The ACA has changed the marketplace for payers that offer various kinds of coverage. This exposes them to different opportunities for fraud, waste and abuse. Other changes, such as the ICD-10 conversion, offer more opportunities for mistakes, intentional or otherwise. Additionally, patients face higher out-of-pocket medical costs, which may lead to new fraud schemes.

"Whether that is fraudulently using someone else's identity when you get your healthcare, or working in collusion with a provider to obtain services for less than the out-of-pocket costs you would otherwise be forced to pay, the payer is presented with many new challenges that are not already baked into their processes," Lohse said. "They have to be able to adjust very quickly, so they are looking for an external content expert ... to help address those needs in a very speedy way. The value proposition is really about being less expensive, more effective and faster."

Payers often invest in multiple, complementary systems

As this market grows, payers are likely to invest in systems that overlap but provide a more comprehensive approach to fraud, waste and abuse detection and prevention. This approach offers multiple viewpoints using various data sets.
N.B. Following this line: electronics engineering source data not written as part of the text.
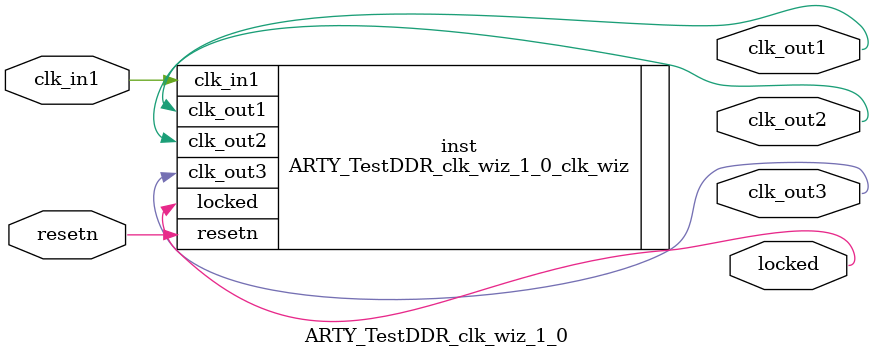
<source format=v>


`timescale 1ps/1ps

(* CORE_GENERATION_INFO = "ARTY_TestDDR_clk_wiz_1_0,clk_wiz_v6_0_11_0_0,{component_name=ARTY_TestDDR_clk_wiz_1_0,use_phase_alignment=true,use_min_o_jitter=false,use_max_i_jitter=false,use_dyn_phase_shift=false,use_inclk_switchover=false,use_dyn_reconfig=false,enable_axi=0,feedback_source=FDBK_AUTO,PRIMITIVE=MMCM,num_out_clk=3,clkin1_period=83.333,clkin2_period=10.0,use_power_down=false,use_reset=true,use_locked=true,use_inclk_stopped=false,feedback_type=SINGLE,CLOCK_MGR_TYPE=NA,manual_override=false}" *)

module ARTY_TestDDR_clk_wiz_1_0 
 (
  // Clock out ports
  output        clk_out1,
  output        clk_out2,
  output        clk_out3,
  // Status and control signals
  input         resetn,
  output        locked,
 // Clock in ports
  input         clk_in1
 );

  ARTY_TestDDR_clk_wiz_1_0_clk_wiz inst
  (
  // Clock out ports  
  .clk_out1(clk_out1),
  .clk_out2(clk_out2),
  .clk_out3(clk_out3),
  // Status and control signals               
  .resetn(resetn), 
  .locked(locked),
 // Clock in ports
  .clk_in1(clk_in1)
  );

endmodule

</source>
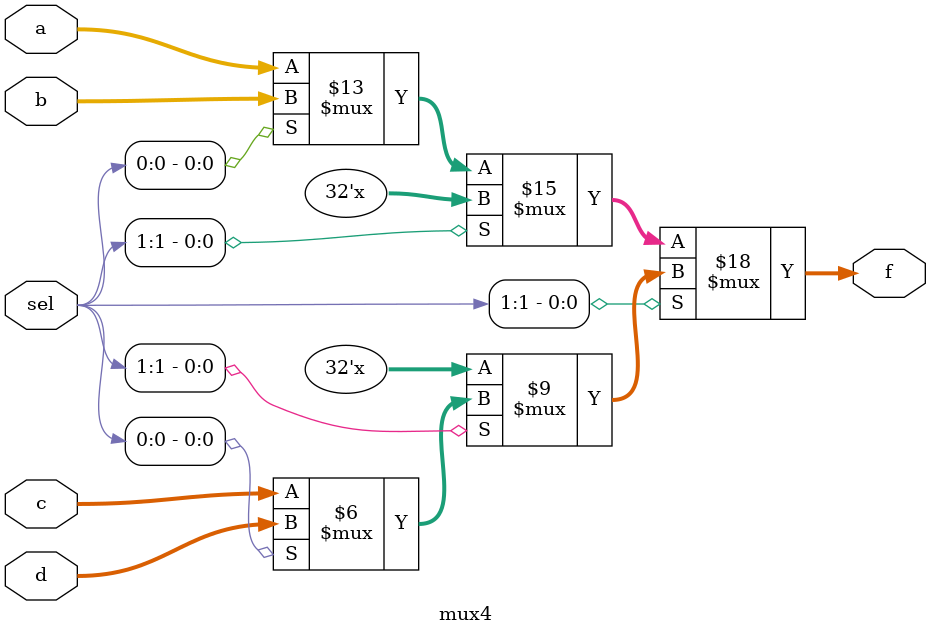
<source format=sv>
module mux4 #(parameter width = 32)
(
input [1:0]sel,
input [width-1:0] a, b, c, d,
output logic [width-1:0] f
);

always_comb
begin
if (sel[1] == 0)
	if (sel[0] == 0)
		f = a;
	else f = b;
else
	if (sel[0] == 0)
		f = c;
	else f = d;
end

endmodule: mux4
</source>
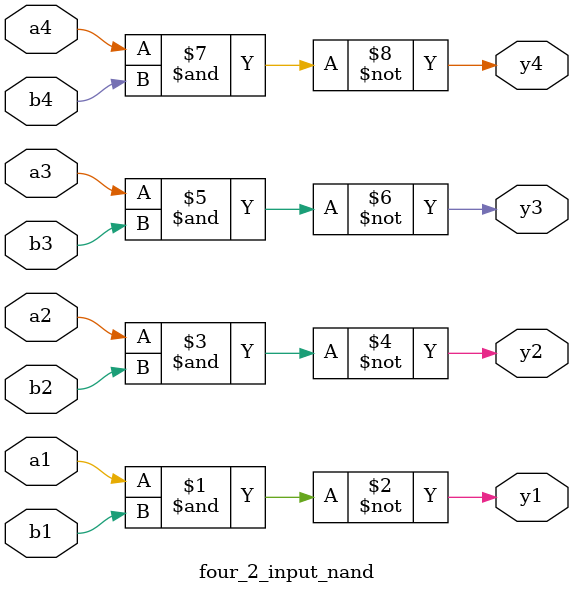
<source format=v>
`timescale 1ns / 1ps

module four_2_input_nand #(parameter DELAY = 10)(
    input wire a1,b1,a2,b2,a3,b3,a4,b4,
    output wire y1,y2,y3,y4
    );
    
    nand #DELAY (y1,a1,b1);
    nand #DELAY (y2,a2,b2);
    nand #DELAY (y3,a3,b3);
    nand #DELAY (y4,a4,b4);
    
endmodule

</source>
"I don't think there is a single dominate player in the marketplace that can address all those different segments completely. Each of the identified vendors specializes in a different thing," Loshe said. "In the hypothetical past, the payer may have had all of these capabilities in-house and gradually been finding partners to take on different components, and in some cases these components overlap.

"It may be that one vendor has particularly good skills in identifying providers before they come into a payer's network in their state, and another may be particular good at identifying potentially fraudulent providers before they come into a payer's network across the entire country," he added.

This is especially true for payers planning an acquisition, Loshe said. "It's much less expensive to take care of potential threats before you've integrated them into your network and before you've paid out a lot of money in claims. Recovery is expensive, time-consuming and ultimately not very remunerative."

Although Lohse said there are probably three dozen vendors in the fraud, waste and abuse marketplace that offer a variety of software and services for both large and small payers, the six companies identified in the report stand out because of their substantial growth and willingness to adopt a service-based approach.

The vendors focus on growing markets, offer an interesting value proposition and show they can master core components of these service-based offerings, he said. "How do you really capitalize on technology that serves your clients from afar? Using software as a service, how do you do so using services that are outsourced from an offshore and onshore basis? [These are] the firms that are showing real distinctiveness in the way they go to market and the services they are offering."

Privacy, security could have trickle-down fraud implications

In the wake of the Anthem hack, the question for healthcare organizations is not if a hack will occur, but when, and how their organization will respond. Although the broader issue of cybersecurity is outside of the scope of his report, Lohse said the value of medical information coupled with cost pressure and financial incentives will likely impact fraud, waste and abuse in years to come.  

"Privacy and security is something [outside of] predictive analytics and the rules in which you process claims, but you can see that water finds its course downhill," he said. "Where there is pressure to create fraud, waste and abuse, payers have to defend themselves. I just see a lot of pressure in the system and that's a lot of pressure that creates leakage."